The Major League Baseball season is not for the faint of heart; it is the daily rhythm for many – a heartbeat of sorts – that fans set their clock to as the daily grind wears on. It starts in the cold and wet of spring tinged with the promise of summer and ends with frost on the pumpkin. It is often the family vacation where children bask in the sun, and dine on ballpark food that won’t win any nutrition awards but surely nourishes the soul.
Baseball can also be your drunk uncle who you love, warts and all. As we head into the 2024 season, baseball (again) finds itself clouded in controversy. Whether Shohei Ohtani did or didn’t wager on sports dominates the headlines, just as it did when Pete Rose was investigated for betting on baseball. While not in labor talks, the union for the players had an uprising that questioned top leadership. As the season gets underway, do these matters drift away? Does controversy ever leave Major League Baseball? It has been a thread in its life since players started getting paid.
Today, many will focus on the games at hand, which is what the league always wishes for. Writers and diehards will question how some of the best players in free agency signed deals well below market value or remained on the sidelines. Joey Votto and a minor league deal with the Blue Jays. Jordan Montgomery signing a one-year/$25 million contract. Yes, it has second-year player option of $20 million if he makes 10 starts. Yes, the option jumps to $22.5 million if he achieves 18 starts and $25 million at 23 starts, but most expected more. Same for Cody Bellinger and other Scott Boras clients. After all, that’s a big part of the uprising with the players to upend the MLBPA. But, it’s Opening Day. The uprising will likely have to wait as players focus on the season. Fans will become distracted, or at least until MLB’s awkward offseason kicks back in.
There are 30 clubs in Major League Baseball. Not all of them are being fully embraced at the moment. Being a fan of the Oakland-soon-to-be-maybe-possibly-Las-Vegas-A’s is as much about protest as it is about anything at this stage. Raging against owner John Fisher has become a right of passage for A’s fans. After all, their Opening Day player payroll is projected to be around $61 million. That’s $18 million less than the $79 million in 2007. When accounting for inflation the A’s 2007 player payroll would be worth $118 million in today’s dollars. In an industry with gross revenues exceeding $11 billion, the A’s are an embarrassment.
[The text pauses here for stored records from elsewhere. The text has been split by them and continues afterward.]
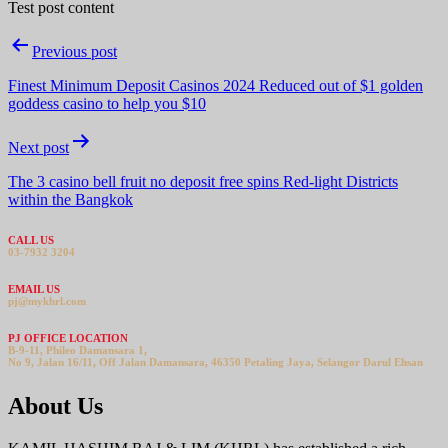
Test post content
Post
Previous post
navigation
Finest Minimum Deposit Casinos 2024 Reduced out of $1 golden
goddess casino to help you $10
Next post
The 3 casino bell fruit no deposit free spins Red-light Districts
within the Bangkok
CALL US
03-7932 3204
EMAIL US
pj@mykhrl.com
PJ OFFICE LOCATION
B-9-11, Phileo Damansara 1,
No 9, Jalan 16/11, Off Jalan Damansara, 46350 Petaling Jaya, Selangor Darul Ehsan
About Us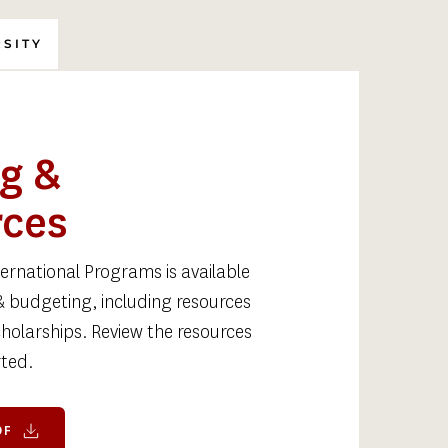
RSITY
g & 
rces
rnational Programs is available 
& budgeting, including resources 
holarships. Review the resources 
ted. 
DF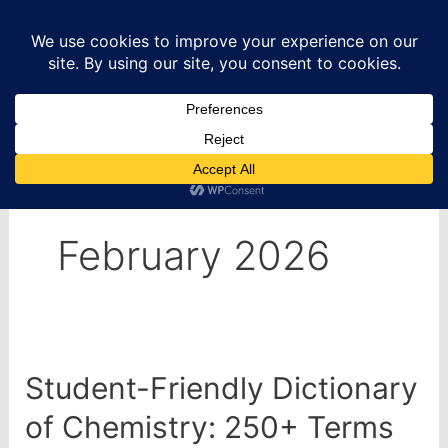
Skip
to
content
Home
2026
February
February 2026
Student-Friendly Dictionary
of Chemistry: 250+ Terms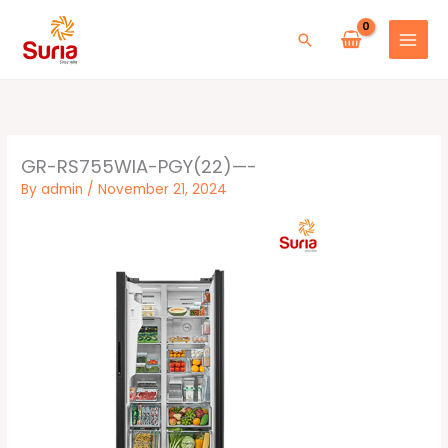
Skip
to
Search
content
GR-RS755WIA-PGY(22)—-
By
admin
/
November 21, 2024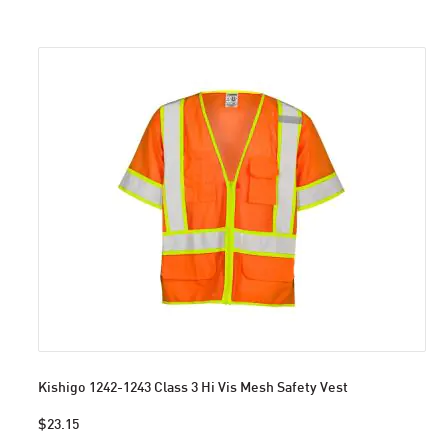
Kishigo 1242-1243 Class 3 Hi Vis Mesh Safety Vest
$23.15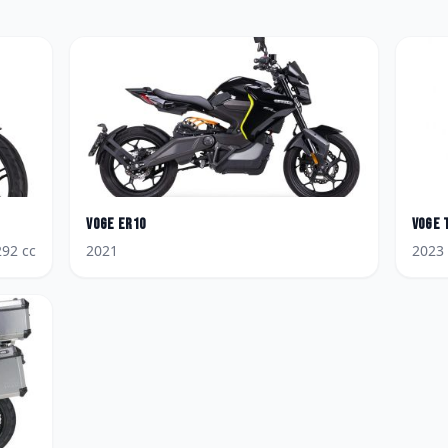
Voge
ER10
Voge
292
cc
2021
2023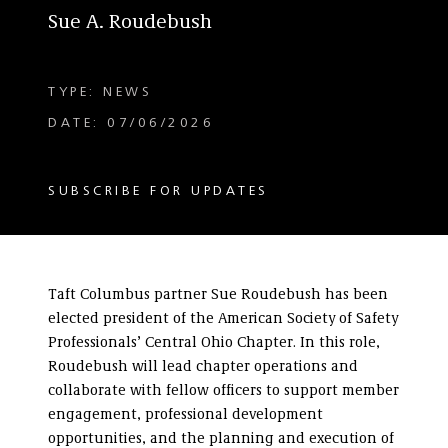
Sue A. Roudebush
TYPE: NEWS
DATE: 07/06/2026
SUBSCRIBE FOR UPDATES
Taft Columbus partner Sue Roudebush has been
elected president of the American Society of Safety
Professionals’ Central Ohio Chapter. In this role,
Roudebush will lead chapter operations and
collaborate with fellow officers to support member
engagement, professional development
opportunities, and the planning and execution of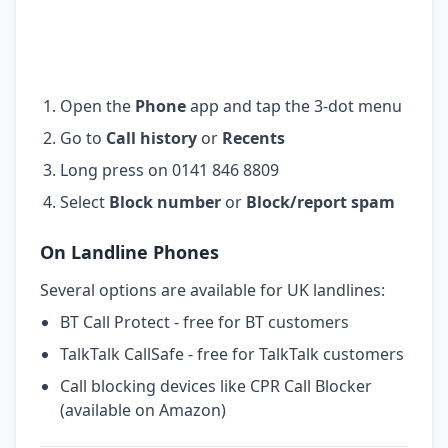
Open the
Phone
app and tap the 3-dot menu
Go to
Call history
or
Recents
Long press on 0141 846 8809
Select
Block number
or
Block/report spam
On Landline Phones
Several options are available for UK landlines:
BT Call Protect - free for BT customers
TalkTalk CallSafe - free for TalkTalk customers
Call blocking devices like CPR Call Blocker
(available on Amazon)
Still, Opening Day has hope spring eternal. Everyone has a shot, or at least that’s the dream. The Baltimore Orioles will begin the 2024 season with a new owner. Player payroll disparity is at an all-time high. If the A’s are baseball’s worst, the Dodgers, Mets, and Yankees are the free-spending Goliaths of the league. Still, as the Arizona Diamondbacks showed in 2023, you can become the “David” of the league. Only the Texas Rangers stood in the way of Arizona reaching the promised land of a second World Series title last year, knocking off the likes of the Dodgers and Braves along the way. No one expected it. And maybe that’s why the league’s expanded playoffs with it’s 3/5/7 playoff format gives fans the hope that if somehow, someway, their team makes it to the postseason, anything is possible.
For the league’s owners, coffers are to be filled and asset value will grow. As the most recent Forbes MLB valuations show, every club is now valued at least $1 billion. The Yankees ($7.55 billion) and Dodgers ($.5.45 billion) dwarf those toward the bottom.
But for today, it’s just about breathing baseball. With NASCAR and the Daytona 500 the possible exception, in no other sport is the beginning of the season so revered. Clubs that will struggle to pull fans through the gate the rest of the season will likely see sellouts on Opening Day. Even with two games rained out on the league’s schedule, it’s as if you can smell summer just around the corner.
So, settle in. If you call in sick to work, can anyone blame you? After all, baseball is the heartbeat of the soul. Play ball.